Déclaration de Cambridge sur la conscience, 2012.

Les conséquences de nos actions

L’apport de la déclaration de New York, 12 ans plus tard, semble concerner la responsabilité qui nous incombe de prendre en considération la potentielle sentience des animaux sur lesquels nous avons un impact, avec une emphase sur les invertébrés (dont les insectes font partie). « Les progrès de la science font que la limite à l’indifférence à la douleur animale se déplace sans cesse », et « amènent à une réflexion sur les insectes qui n’était pas dans notre champ », constatait Louis Schweitzer, président de la LFDA, dans Le Monde du 3 juin 2024. Il indiquait que le « principe de précaution », sous-tendu par cette déclaration, paraît légitime.

Lire aussi : « Les insectes sont-ils sentients ? » (revue n° 116)
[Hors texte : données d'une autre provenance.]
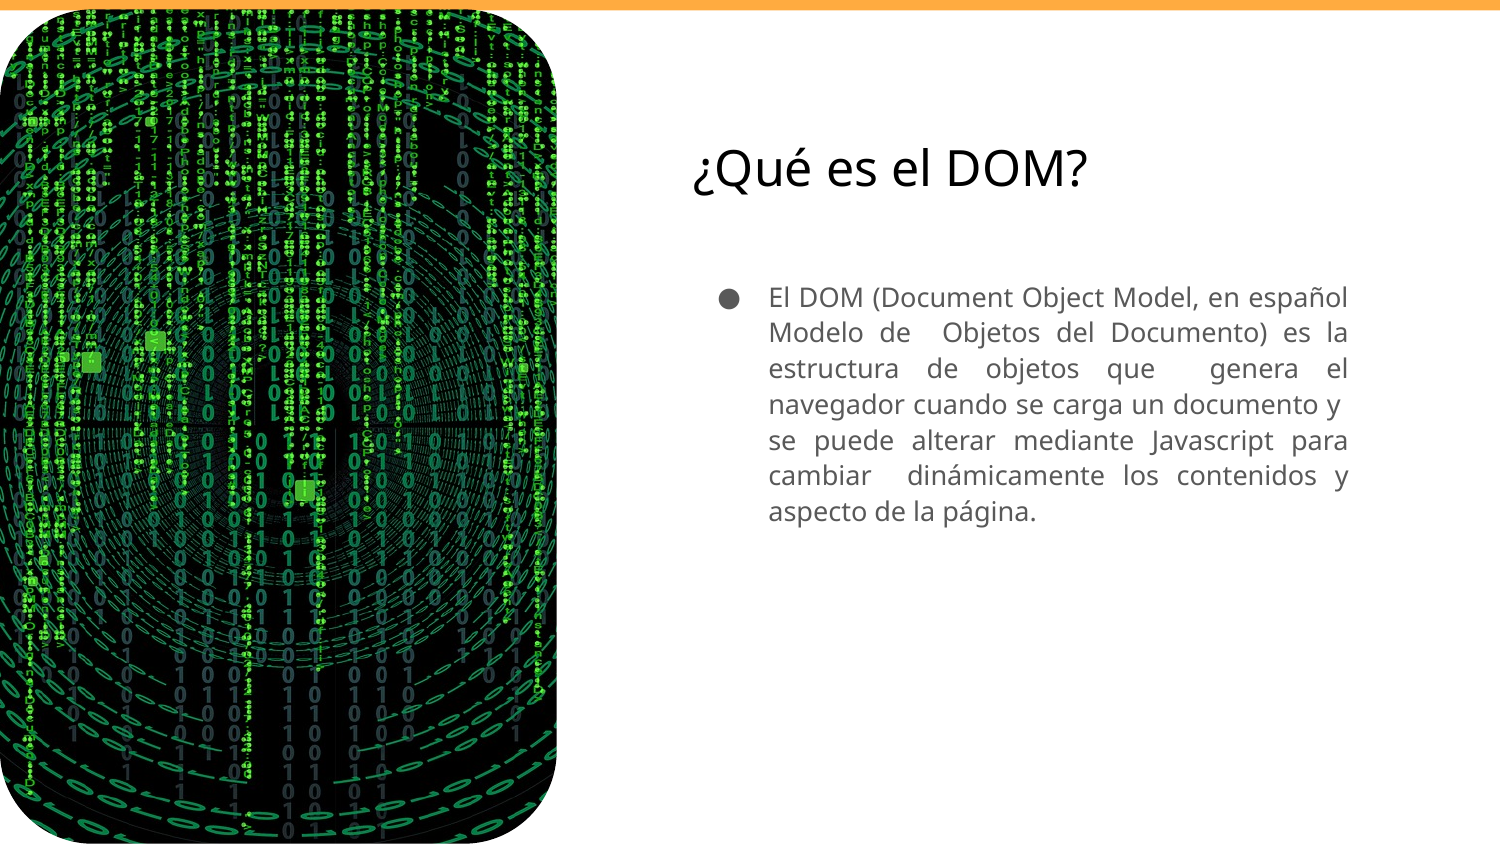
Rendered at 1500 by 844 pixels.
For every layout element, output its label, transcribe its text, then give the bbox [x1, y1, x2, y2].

title ¿Qué es el DOM? [678, 106, 1379, 226]
subtitle El DOM (Document Object Model, en español Modelo de Objetos del Documento) es la estructura de objetos que genera el navegador cuando se carga un documento y se puede alterar mediante Javascript para cambiar dinámicamente los contenidos y aspecto de la página. [678, 261, 1364, 584]
picture [0, 9, 557, 844]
Nous traitions dans la revue n° 120 de l’élevage d’insectes pour nourrir les animaux élevés par l’humain. Comme évoqué plus haut, nos connaissances scientifiques actuelles permettent de soupçonner l’existence de la conscience chez de plus en plus d’espèces d’invertébrés. C’est donc un champ de réflexion d’une importance capitale. L’élevage d’insectes impliquerait un nombre d’animaux presqu’incommensurable. La souffrance infligée à un insecte sera peut-être balayée ou moquée par la plupart des gens, mais la souffrance collective de milliards d’entre eux est intolérable.